Since we here have 4 independent responses, should we also get 4 as the number of components?
The current implementation will give 3 and remember that the first 3 components explain only 75% of the variance.
Note also that the number of principal components is later used as the number of clusters,
which means that we will have to place two of the independent responses into one cluster.

In [326]:
_, s, _ = np.linalg.svd(Y - Y.mean(axis=0), full_matrices=False)
variance_ratio = np.cumsum(s**2) / np.sum(s**2)
print("variance_ratio: ", variance_ratio)
threshold = 0.95
nr_components = max(len([1 for i in variance_ratio[:-1] if i < threshold]), 1)
print("number of principal components: ", nr_components)

variance_ratio:  [0.29133229 0.56201325 0.80096563 1.        ]
number of principal components:  3


# Find clusters

Since we are using a correlation as measure of distance, in this case spearman, we will be effected by spurious correlations.
From the documentation of `linkage`:

`The input y may be either a 1-D condensed distance matrix or a 2-D array of observation vectors.`

We are passing in a correlation matrix which is not supported.

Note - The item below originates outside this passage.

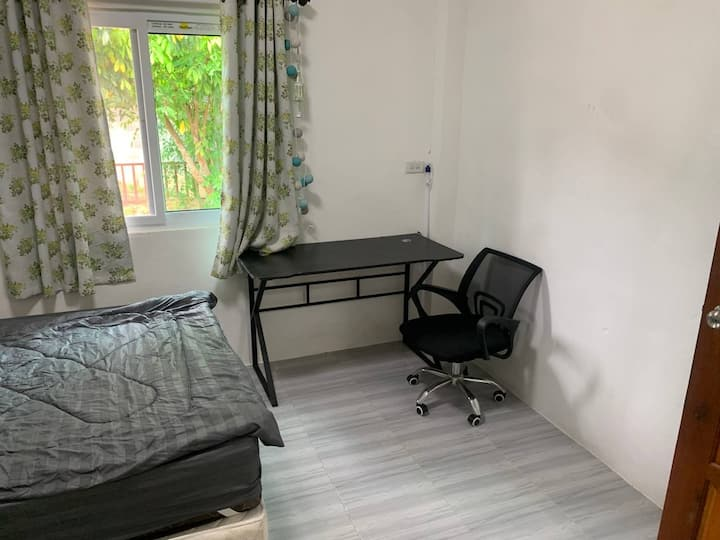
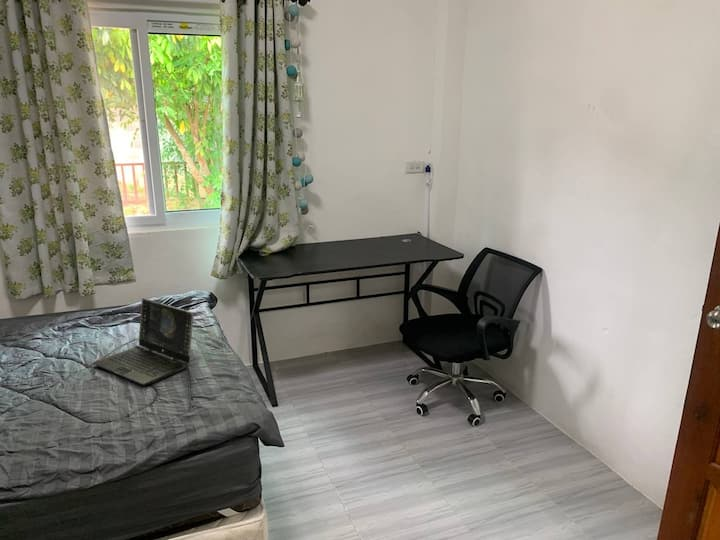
+ laptop computer [92,297,195,386]
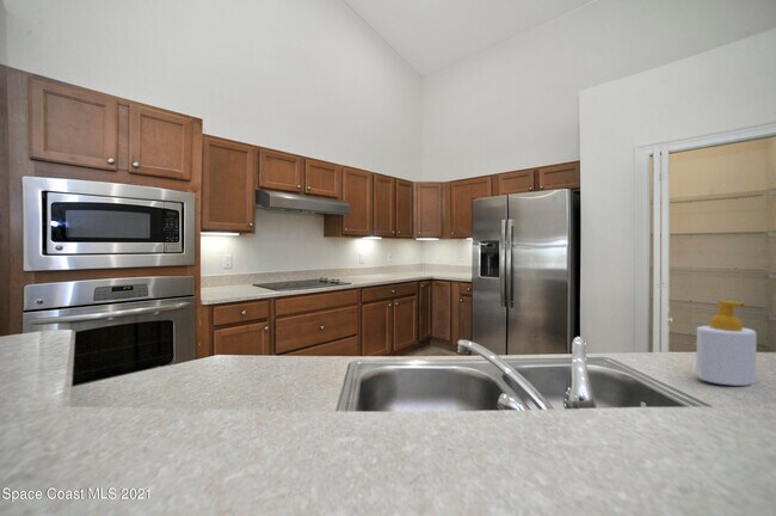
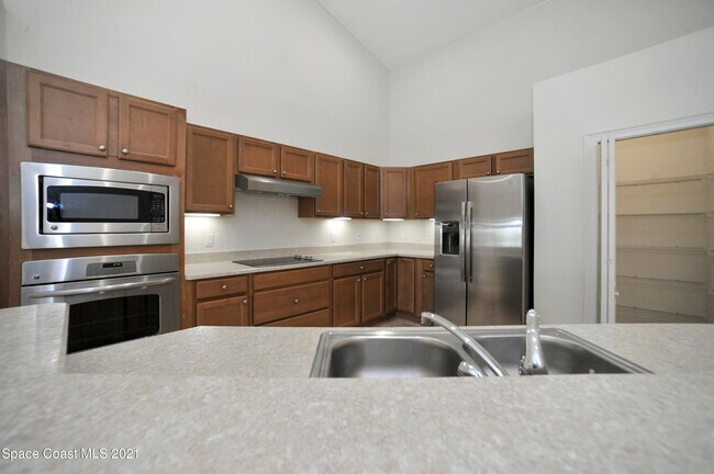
- soap bottle [695,300,758,387]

https://github.com/scipy/scipy/blob/e29dcb65a2040f04819b426a04b60d44a8f69c04/scipy/cluster/hierarchy.py#L1024

This needs to be investigated further.

In [329]:
print("Affected by spurious correlations")
correlation = spearmanr(Y).statistic
print(correlation)
print("---------------------")

# Do we want this instead maybe: linkage_matrix = linkage(Y.T, "average", "correlation")
linkage_matrix = linkage(correlation, "average", "euclidean")
# linkage_matrix = linkage(pdist(Y.T, metric="euclidean"), "average")
print("Note that there are 3 clusters and not 4: ")
fcluster(linkage_matrix, nr_components, criterion="maxclust", depth=2)

Affected by spurious correlations
[[ 1.         -0.12441644 -0.00621662 -0.04763276]
 [-0.12441644  1.          0.00344434  0.06481848]
 [-0.00621662  0.00344434  1.          0.05968197]
 [-0.04763276  0.06481848  0.05968197  1.        ]]
---------------------
Note that there are 3 clusters and not 4: 


array([3, 1, 2, 1], dtype=int32)

## From each cluster, calculate scaling factor to scale observation errors with

scaling_factor = sqrt(nr_observations / nr_components) (in each cluster).

Not a well known method as far as I know.